- **TASK OBJECTIVE**
Look through the data below, and copy each line that carries the word "Comparisons".

Edit tracking data
※

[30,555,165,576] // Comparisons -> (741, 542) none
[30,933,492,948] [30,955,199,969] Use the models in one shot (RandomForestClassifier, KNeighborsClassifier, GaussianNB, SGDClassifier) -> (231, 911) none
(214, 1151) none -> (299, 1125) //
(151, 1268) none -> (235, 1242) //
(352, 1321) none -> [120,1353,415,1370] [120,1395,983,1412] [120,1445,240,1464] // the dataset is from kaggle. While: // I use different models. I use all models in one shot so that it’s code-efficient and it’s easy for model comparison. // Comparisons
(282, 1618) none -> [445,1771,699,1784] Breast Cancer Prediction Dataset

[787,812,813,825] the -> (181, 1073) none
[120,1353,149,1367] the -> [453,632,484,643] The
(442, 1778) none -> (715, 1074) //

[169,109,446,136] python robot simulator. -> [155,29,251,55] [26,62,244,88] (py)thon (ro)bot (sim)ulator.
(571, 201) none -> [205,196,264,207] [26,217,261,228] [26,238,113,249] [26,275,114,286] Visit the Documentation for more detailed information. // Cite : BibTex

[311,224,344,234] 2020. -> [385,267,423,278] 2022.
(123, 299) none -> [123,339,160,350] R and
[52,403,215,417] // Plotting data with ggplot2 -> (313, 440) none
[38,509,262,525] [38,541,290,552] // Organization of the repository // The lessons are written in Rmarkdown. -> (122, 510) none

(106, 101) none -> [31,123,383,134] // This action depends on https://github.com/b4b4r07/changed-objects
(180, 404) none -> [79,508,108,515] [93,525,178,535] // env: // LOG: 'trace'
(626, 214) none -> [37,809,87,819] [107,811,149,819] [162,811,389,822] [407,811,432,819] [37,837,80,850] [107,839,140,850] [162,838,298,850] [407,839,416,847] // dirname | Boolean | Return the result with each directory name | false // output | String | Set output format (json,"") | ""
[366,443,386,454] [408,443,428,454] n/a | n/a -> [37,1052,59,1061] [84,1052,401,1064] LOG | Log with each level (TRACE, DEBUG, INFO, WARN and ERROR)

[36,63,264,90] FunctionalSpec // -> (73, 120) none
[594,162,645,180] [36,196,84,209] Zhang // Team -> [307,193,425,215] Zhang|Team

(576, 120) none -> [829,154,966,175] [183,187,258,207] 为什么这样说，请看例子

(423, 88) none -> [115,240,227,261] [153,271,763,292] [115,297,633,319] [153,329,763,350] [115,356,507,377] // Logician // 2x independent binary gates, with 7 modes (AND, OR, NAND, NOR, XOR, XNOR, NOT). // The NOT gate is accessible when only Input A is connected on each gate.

※

- **ANSWER AREA**
[30,555,165,576] // Comparisons -> (741, 542) none
(352, 1321) none -> [120,1353,415,1370] [120,1395,983,1412] [120,1445,240,1464] // the dataset is from kaggle. While: // I use different models. I use all models in one shot so that it’s code-efficient and it’s easy for model comparison. // Comparisons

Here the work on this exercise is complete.